Task objective
Lines with "dépenses": please show every one of them from the listing below.

Provided entries
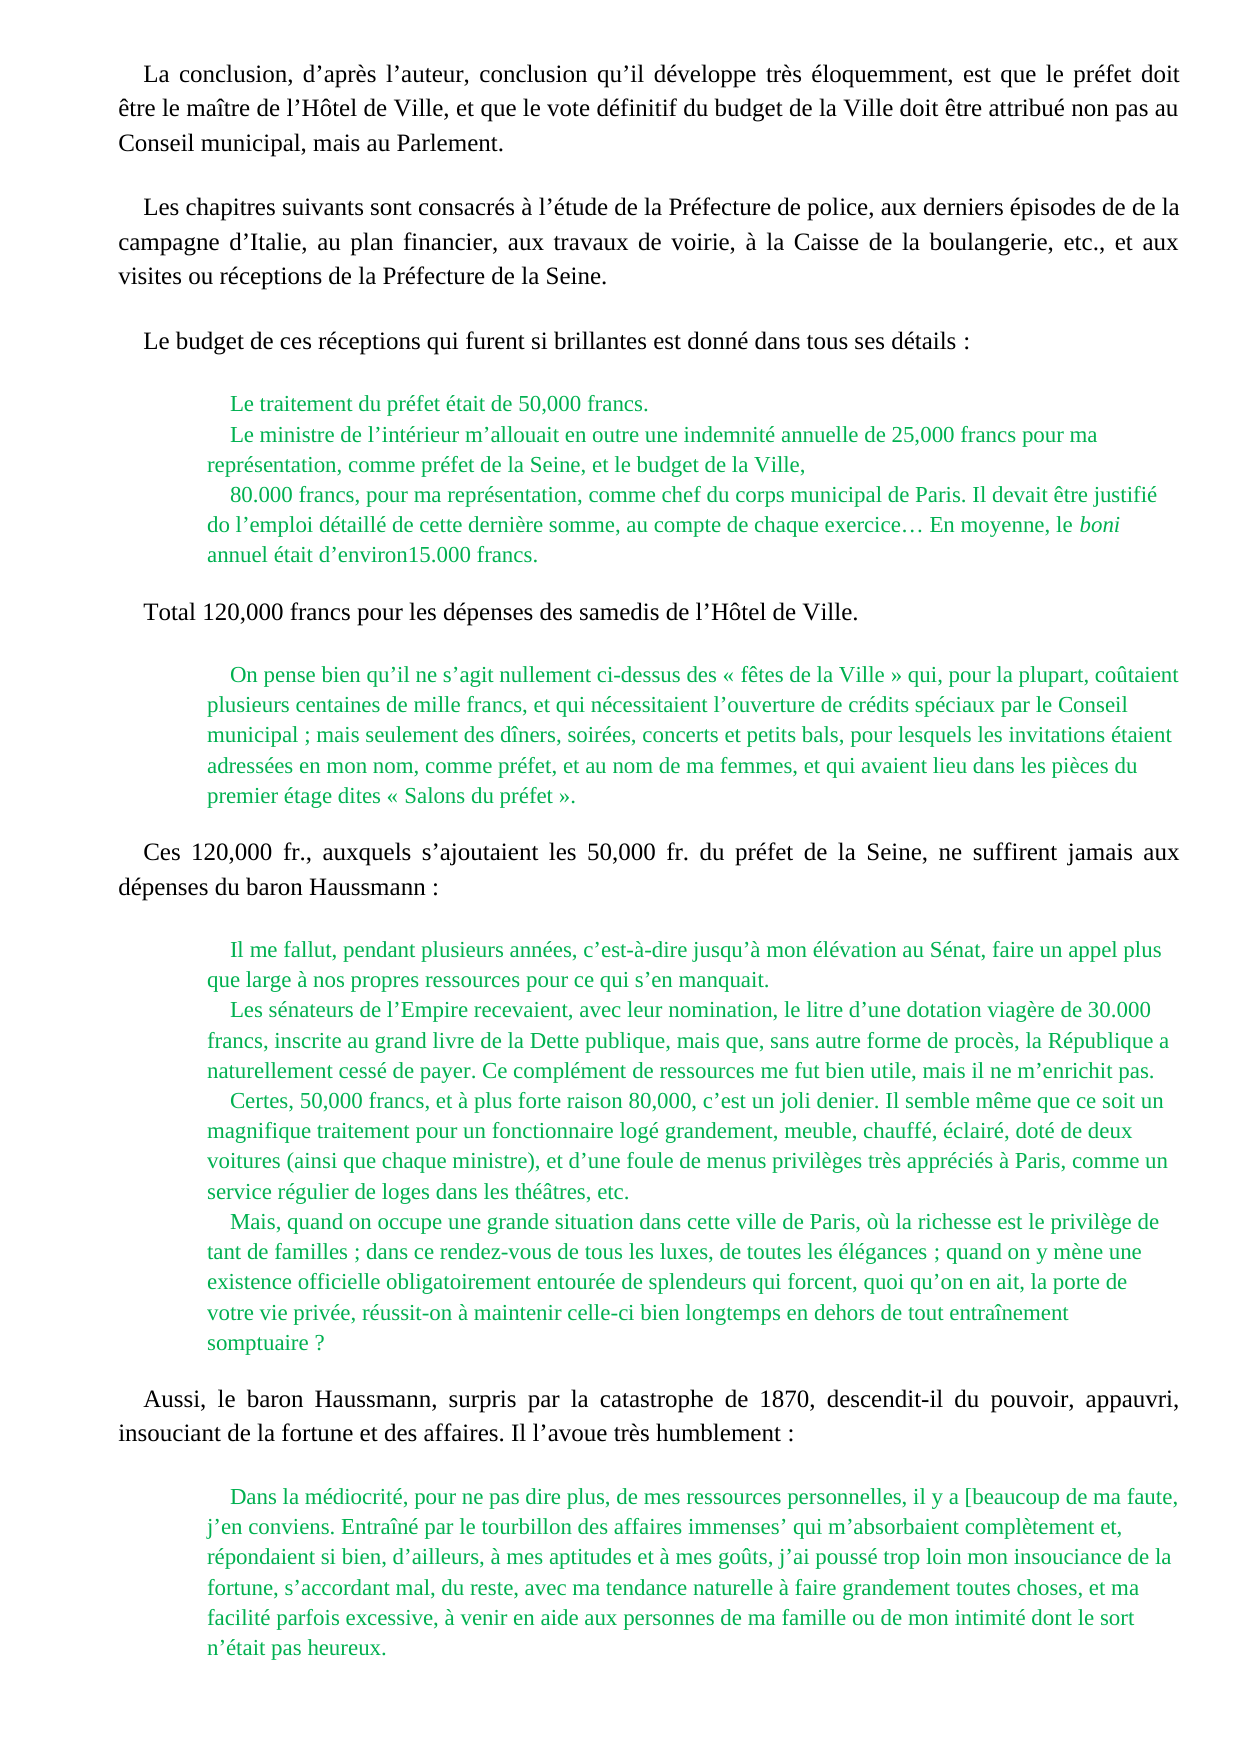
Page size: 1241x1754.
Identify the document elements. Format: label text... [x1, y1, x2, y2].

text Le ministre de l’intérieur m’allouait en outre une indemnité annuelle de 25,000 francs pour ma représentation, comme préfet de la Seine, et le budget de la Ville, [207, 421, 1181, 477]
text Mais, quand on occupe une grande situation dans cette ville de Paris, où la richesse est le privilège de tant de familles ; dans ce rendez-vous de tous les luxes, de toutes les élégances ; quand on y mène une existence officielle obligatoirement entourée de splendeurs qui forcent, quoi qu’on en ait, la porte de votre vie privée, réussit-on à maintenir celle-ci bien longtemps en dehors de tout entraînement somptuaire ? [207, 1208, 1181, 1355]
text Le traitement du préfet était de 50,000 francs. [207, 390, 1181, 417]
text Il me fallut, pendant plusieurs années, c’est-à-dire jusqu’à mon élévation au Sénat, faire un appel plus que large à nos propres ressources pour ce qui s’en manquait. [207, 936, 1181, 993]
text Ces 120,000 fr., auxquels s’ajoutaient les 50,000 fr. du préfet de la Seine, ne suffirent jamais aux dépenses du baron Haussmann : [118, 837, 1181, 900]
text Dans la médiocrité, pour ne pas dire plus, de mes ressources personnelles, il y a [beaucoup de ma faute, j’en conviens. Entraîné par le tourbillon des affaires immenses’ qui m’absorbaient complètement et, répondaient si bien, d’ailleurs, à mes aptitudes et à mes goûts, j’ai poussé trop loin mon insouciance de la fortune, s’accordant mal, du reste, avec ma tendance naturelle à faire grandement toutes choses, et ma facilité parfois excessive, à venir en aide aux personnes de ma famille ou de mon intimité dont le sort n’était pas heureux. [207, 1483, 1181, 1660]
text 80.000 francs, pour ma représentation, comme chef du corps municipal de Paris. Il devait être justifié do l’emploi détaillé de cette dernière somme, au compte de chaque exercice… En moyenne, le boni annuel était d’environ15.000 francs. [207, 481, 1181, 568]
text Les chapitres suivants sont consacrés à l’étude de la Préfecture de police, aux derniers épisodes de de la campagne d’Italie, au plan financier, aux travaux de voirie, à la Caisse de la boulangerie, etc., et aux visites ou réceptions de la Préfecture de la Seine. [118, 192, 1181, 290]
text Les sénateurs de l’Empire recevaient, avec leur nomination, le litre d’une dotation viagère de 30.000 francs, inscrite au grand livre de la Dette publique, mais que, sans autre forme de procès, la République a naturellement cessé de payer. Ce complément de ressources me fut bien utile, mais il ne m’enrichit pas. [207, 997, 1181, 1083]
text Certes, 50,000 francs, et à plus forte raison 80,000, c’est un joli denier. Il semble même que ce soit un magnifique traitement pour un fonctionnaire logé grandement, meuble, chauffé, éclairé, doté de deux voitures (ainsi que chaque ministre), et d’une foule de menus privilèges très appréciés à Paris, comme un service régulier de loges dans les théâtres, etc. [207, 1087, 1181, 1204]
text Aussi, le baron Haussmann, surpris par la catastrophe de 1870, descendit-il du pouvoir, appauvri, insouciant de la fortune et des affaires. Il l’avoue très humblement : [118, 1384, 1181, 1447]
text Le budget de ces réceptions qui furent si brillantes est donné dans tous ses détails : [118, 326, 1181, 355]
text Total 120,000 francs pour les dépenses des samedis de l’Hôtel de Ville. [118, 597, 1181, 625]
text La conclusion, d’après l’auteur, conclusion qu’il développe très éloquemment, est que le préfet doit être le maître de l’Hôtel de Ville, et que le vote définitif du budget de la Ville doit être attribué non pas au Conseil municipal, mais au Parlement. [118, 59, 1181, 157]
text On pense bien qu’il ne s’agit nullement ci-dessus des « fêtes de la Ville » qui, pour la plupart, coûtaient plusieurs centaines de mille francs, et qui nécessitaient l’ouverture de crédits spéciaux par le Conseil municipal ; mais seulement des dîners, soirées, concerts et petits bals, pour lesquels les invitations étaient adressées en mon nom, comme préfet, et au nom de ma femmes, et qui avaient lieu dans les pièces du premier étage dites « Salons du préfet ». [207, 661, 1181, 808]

Solved problem
text Ces 120,000 fr., auxquels s’ajoutaient les 50,000 fr. du préfet de la Seine, ne suffirent jamais aux dépenses du baron Haussmann : [118, 837, 1181, 900]
text Total 120,000 francs pour les dépenses des samedis de l’Hôtel de Ville. [118, 597, 1181, 625]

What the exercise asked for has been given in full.